Учитель замолчал и посмотрел на класс. Как-то причудливо, хитро – на всех одновременно.
– Записывайте, – сказал Саныч непривычно сердито.
Семиклассники удивлённо уставились на него.
– Писáть-то вы, надеюсь умеете?
Сколько раз Полевой ни пытался приготовить мате дома, всегда получалось как-то не так – или слишком водянистый, будто разбавленный, или с какой-то неприятной горечью. Он нашёл немало рецептов, брал их в чайных магазинах, скачивал из Сети – вроде бы неукоснительно следовал инструкциям, – и ведь ничего сложного: залить горячей водой, перемешать, добавить ещё, вода должна быть не кипятком, а градусов восьмидесяти, и далее, далее, далее, – но результат оставался прежним. Полевой пробовал разные сорта мате – подороже-подешевле, чистый или с добавками; вычитав, что дело может быть в калебасе, купил новую; даже в обычной чашке готовил, а потом плюнул на всё это дело и поставил калебасы в сервант, разложив рядышком мешочки и коробочки с чаем. Парагвайский уголок. Какая-никакая, а экзотика.

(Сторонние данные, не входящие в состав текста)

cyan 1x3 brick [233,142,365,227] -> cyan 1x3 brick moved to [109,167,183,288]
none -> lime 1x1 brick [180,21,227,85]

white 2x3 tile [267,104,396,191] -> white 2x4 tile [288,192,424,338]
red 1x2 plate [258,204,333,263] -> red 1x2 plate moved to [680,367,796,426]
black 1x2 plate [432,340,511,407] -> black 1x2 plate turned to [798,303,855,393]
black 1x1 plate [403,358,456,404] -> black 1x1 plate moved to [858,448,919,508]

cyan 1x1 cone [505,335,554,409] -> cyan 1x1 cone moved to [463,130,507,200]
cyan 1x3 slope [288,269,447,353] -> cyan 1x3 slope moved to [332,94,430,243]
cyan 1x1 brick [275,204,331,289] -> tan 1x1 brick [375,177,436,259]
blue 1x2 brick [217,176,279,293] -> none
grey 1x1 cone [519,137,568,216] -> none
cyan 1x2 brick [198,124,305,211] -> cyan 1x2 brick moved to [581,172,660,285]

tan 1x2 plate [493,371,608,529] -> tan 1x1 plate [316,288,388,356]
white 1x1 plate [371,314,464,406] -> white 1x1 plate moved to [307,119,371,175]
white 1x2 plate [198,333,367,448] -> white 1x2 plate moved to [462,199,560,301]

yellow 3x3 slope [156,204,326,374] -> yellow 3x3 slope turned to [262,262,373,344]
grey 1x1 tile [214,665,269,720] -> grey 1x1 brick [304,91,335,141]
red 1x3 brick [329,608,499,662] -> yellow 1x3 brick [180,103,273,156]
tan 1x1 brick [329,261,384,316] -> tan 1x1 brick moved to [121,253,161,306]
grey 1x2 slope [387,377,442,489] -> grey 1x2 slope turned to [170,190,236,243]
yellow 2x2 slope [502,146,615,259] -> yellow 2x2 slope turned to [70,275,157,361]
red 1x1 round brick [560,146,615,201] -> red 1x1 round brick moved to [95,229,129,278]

Хлебнув ещё мате, Полевой почему-то вспомнил про конверт в кармане. Заказ – кафе – счёт? Бабло – мате – бабло? Деньги Полевой вытащил сразу же, едва вышел на улицу, всё-таки «конверт с деньгами» вызывал какие-то негативные мысли: взятка (хотя кому бы пришло в голову его подкупать?), «серая» зарплата, что-то «мимо кассы». Конверт же не выбросил, а переложил в другой карман. Сперва не хотел мусорить, в обменке попросту забыл, да и на остановке, да и перед кафе… «Кстати», – кивнул Полевой сам себе и уже потянул было руку к карману – порвать конверт на мелкие кусочки и высыпать бумажки в пепельницу, – но тут ожил телефон. Замигал дисплей, Ната Смирина замурлыкала «Pure sunlight, fresh stardust, my heart is my compass…»
– Ал-лё, – сказал Полевой. – Да, слушаю… Да.
К столику подошла официантка, взяла пепельницу с одиноким окурком, на её место поставила новую. Медленно и как-то безразлично, вернее даже – невовлечённо, будто была здесь лишь зримо, как мираж, как привидение – протяни к девушке руку, попробуй дотронуться, и ладонь пройдёт сквозь неё, ничего не почувствовав. Ты не в её мире, она – не в твоём.
– Нет, один, – Полевой кивнул официантке и заметил, что у неё на бейджике написано «Никаких имён». – Жду… Хорошо… Ну конечно.
На этом разговор и окончился. Или, раз уж обошлось без «До свидания» и «Прощай», прервался. Вроде как – продолжение следует.